In 2003, Little Bush named him top director of
the U.S. Customs and Immigration Service (USCIS) of
the Homeland Security Department.
There, he guaranteed U.S. citizenship to the
50,000 soldiers in the U.S. armed forces who are not
U.S. citizens.
He affirms that one of the most emotional moments
of his career as an immigration czar was in October
2004, when he traveled to the Bagram U.S. military
base in Afghanistan, and to Camp Victory in Baghdad,
Iraq, to grant citizenship to a group of soldiers in
combat and dressed in complete battle gear, he told
a Navy League reporter.
While in that post, Aguirre had all the
immigration services under his charge, and he headed
up with a view to strengthening U.S. security,
restricting to the maximum the scant rights of
immigrant workers, to the extent that the USCIS came
to a standstill under his administration, leaving
some eight million residents with expired visas.
An active member of the most reactionary Cuban-American
fauna, historically associated with the clandestine
U.S. security apparatuses, like the CIA — Aguirre
always lent himself to their secret maneuvers.

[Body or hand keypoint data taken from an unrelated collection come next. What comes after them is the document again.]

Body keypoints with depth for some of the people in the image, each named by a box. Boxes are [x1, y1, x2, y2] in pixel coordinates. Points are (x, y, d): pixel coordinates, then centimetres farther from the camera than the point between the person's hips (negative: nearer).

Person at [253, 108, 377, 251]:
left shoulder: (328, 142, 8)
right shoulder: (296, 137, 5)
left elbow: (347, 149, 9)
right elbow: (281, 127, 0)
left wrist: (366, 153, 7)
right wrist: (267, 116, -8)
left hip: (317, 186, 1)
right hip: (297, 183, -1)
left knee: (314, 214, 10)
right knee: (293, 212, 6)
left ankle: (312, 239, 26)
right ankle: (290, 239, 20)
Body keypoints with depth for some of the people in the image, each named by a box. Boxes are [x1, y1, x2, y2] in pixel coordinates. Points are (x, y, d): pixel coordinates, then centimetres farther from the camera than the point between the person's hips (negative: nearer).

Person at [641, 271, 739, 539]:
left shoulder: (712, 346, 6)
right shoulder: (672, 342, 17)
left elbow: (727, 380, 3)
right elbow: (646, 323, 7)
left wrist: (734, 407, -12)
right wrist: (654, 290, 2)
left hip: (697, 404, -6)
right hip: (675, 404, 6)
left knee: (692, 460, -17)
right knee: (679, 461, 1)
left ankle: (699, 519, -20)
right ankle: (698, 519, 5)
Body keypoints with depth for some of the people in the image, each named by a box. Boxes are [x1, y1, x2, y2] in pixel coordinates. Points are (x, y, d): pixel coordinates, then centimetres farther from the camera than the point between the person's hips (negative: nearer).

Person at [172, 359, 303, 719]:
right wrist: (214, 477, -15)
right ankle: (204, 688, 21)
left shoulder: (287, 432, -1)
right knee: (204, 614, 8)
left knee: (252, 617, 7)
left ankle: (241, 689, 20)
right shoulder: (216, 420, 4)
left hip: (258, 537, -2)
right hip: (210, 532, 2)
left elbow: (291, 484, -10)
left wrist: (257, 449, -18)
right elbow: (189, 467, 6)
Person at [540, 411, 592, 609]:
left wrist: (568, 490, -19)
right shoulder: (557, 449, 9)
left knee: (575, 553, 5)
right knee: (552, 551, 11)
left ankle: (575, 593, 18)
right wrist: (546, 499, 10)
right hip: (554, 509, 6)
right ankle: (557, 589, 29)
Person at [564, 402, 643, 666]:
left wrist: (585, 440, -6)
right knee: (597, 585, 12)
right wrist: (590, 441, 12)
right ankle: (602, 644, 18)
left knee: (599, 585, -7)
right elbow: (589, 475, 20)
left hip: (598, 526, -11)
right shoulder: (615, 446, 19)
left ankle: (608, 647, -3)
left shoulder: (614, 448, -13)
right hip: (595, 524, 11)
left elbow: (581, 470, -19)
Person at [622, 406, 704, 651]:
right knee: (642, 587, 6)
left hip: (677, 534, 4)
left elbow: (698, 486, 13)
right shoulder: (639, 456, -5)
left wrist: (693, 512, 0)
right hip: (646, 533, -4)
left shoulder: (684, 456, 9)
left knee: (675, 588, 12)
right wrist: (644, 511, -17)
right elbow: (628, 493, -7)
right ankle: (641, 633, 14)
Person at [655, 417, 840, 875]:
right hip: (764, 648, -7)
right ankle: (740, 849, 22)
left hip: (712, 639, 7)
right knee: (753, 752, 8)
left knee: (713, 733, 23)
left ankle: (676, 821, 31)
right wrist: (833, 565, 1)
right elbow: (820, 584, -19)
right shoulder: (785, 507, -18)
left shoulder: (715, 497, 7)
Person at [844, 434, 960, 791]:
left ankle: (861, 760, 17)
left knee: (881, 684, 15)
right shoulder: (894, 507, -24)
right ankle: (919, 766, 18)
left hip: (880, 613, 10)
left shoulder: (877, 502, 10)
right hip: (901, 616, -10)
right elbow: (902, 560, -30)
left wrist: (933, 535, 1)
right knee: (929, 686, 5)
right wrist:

Another coincidence, his affiliates of the
Spanish right wing will think: Luis Posada Carriles
illegally enters the United States, resurfaces in
Miami and manages to remain in U.S. territory thanks
to the complacence of Texas immigration officials,
while Aguirre was head of immigration services.
"HE HAD NO EVIDENCE" OF HELLISH FLIGHTS
On November 16, 2005, Aguirre shamelessly
affirmed to the Spanish media that he "had no
evidence" that CIA airplanes used Spanish airports
to transfer detainees suspected of terrorism.
However, on November 23, he affirmed that he
would not speak about "intelligence-related matters"
in relation to illegal flights as he addressed a
complacent public that included Esperanza Aguirre,
mayor of Madrid, and one of his most servile
admirers.
Finally, on January 25, Aguirre confessed that
something had gone on regarding the flights, but
that "the law was not broken."
"We have communicated to the Spanish government
that at no time was Spanish law broken. On the
contrary, it has been obeyed," the Bush family
associate candidly said.
A few days ago, a European Parliament report
tallied 125 flights that made stopovers in Palma de
Mallorca, Ibiza, Barcelona, Madrid, Valencia,
Alicante, Malaga, Seville, Vigo and Tenerife between
September 11, 2001 and late 2005, which could be
linked to the "extraordinary delivery" CIA
operations.
Charged with carrying out this investigation,
Italian socialist parliamentary deputy Claudio Fava
has shown that aircraft belonging to what are
considered CIA front companies transferred countless
terrorism suspects to Guantánamo or other torture
and interrogation camps maintained by the CIA in a
number of locations.
Could it be that Ambassador Aguirre, "George Bush’s
personal representative" in Spain, a friend of
George Bush Sr. from his CIA years, associate of the
Cuban-American mafia, knew nothing about the CIA
illegal flights and their "extraordinary deliveries?"
Or could it be that he actively collaborated in
an operation for which he provided all of the
necessary logistical support, without hesitating to
resort to lies and deception, thus grossly insulting
a country that is a "friend and a great ally?"